Opinion

A light of hope: Australia, the US and a 50-year friendship

'Barb expressed her deep despair at what had become of her country'

Activists join Senate Democrats outside the Capitol in Washington, DC to demand action on gun control after a gunman killed 19 children and two teachers at a Texas elementary school. Photo: AP/J. Scott Applewhite
Activists join Senate Democrats outside the Capitol in Washington, DC to demand action on gun control after a gunman killed 19 children and two teachers at a Texas elementary school. Photo: AP/J. Scott Applewhite

The phone call lasted an hour, 56 minutes. We’d managed to hang up within two hours, always our goal, with just too much to talk about. This time, apart from our usual updates, there was the school massacre at Robb Elementary School in Texas, as well as our election results.

My friend and I have been chatting like this for over 50 years since, as an exchange student I moved in two doors away in Albany, New York. After my return home a year later: aerogrammes, reel-to-reel tapes, precious but rare operator booked phone calls and visits back and forth kept us connected. Oceans and decades couldn’t keep us apart. Now of course, we’re linked through cyberspace and our unwavering bond.

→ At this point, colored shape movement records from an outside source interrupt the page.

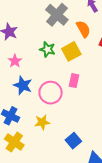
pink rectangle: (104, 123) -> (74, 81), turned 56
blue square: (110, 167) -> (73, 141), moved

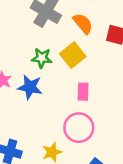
blue star: (23, 85) -> (30, 87), moved
pink circle: (51, 93) -> (79, 128), moved

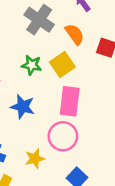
blue star: (30, 87) -> (23, 107), moved
pink rectangle: (83, 92) -> (70, 101), size x1.6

Nestled in a tranquil corner of New England, so far, Barb has managed to escape any direct attack from lunatics armed with assault rifles. There was a time though, just last year when the Apple store she’d been visiting had to be evacuated – a threat, thankfully abated.

The recent supermarket shooting in Buffalo, New York – just a drive from Albany – took me back six years when I was last in the States. Together, visiting the school we’d attended in the 60s, to my dismay we had to be escorted to the bathroom by armed guards – a sign of an escalating epidemic of gun violence.

On our call this week, as Barb expressed her deep despair at what had become of her country, I thought of the so-called religious right, far from her state borders, who preach of their “God-given rights” to bear arms. What sort of God would condone a right that leads to such depravity as the ruthless slaughter of innocent children and their teachers, going about their business on an ordinary school day, in a grade 4 classroom?

America today is a different one to that which I experienced as a teenager. Living with a Jewish family, rich in Jewish culture and complete with the Russian bobbe and zeyde living upstairs, we regularly attended the local Temple Israel. We were all well aware of the horrifying race riots of the 60s, but could never have imagined that the act of attending a Shabbat service could be your last, as it was for 11 members of the congregation at the Tree of Life synagogue in Pittsburgh, Pennsylvania in 2018 when a crazed gunman opened fire. Likewise, as Barb and I joined the throngs of students filing into Albany High every weekday morning, we could not have foreseen the day that schools would routinely become the indescribably tragic scene of lethal mass shootings, as they are today.

In his article “Tragedy In Texas – Jewish groups divided on gun control” (AJN 03/06) Ron Kampeas talks of the vociferous views on gun reform by Jewish groups across the political spectrum, in the wake of the Texas massacre. He makes the point, “The majority of American Jewish groups, even many who could be characterised as centre or to the right on Israel policy, remain outspoken on the issue.”

On reading of the response, from groups representing Orthodox through to Reform, my thoughts returned to another experience of my 2016 trip. A highlight which stayed with me was the international premiere of the play American Son at a boutique theatre in Pittsfield, Massachusetts which eloquently examined America’s racial divide through the eyes of an estranged interracial couple. Following the production, as the cast was introduced on stage for a Q&A, hands shot up in the audience. Several typically articulate Americans got to give their views, as did I – Jews fight injustice and want to be heard.

The final speaker, a Shoah survivor, faltered with emotion as she talked of the challenges she and her mixed-race daughter, sitting by her side, had endured. She wondered aloud why the audience was predominantly Jewish.

Late in our call I hesitated before bringing up our recent election results, not wanting Barb to feel worse, or to skite about the contrast to our reality in Australia. It was more to shine a light of hope. I expressed the elation I share with many other Australians in the strong sense that the people have spoken. We’ve said, enough is enough, witnessing a sweeping change through the Independent and Green vote that has restyled the Australian political landscape. It’s taken community belief, leadership and action to make it happen, and happen it has.

Would such a change be conceivable in America? Perhaps our election result can indeed illuminate the magnitude of what can be achieved when the will is strong enough. Barb and I need to keep talking. No doubt, that discussion will be an ongoing one.

Janine Joseph is a Melbourne writer.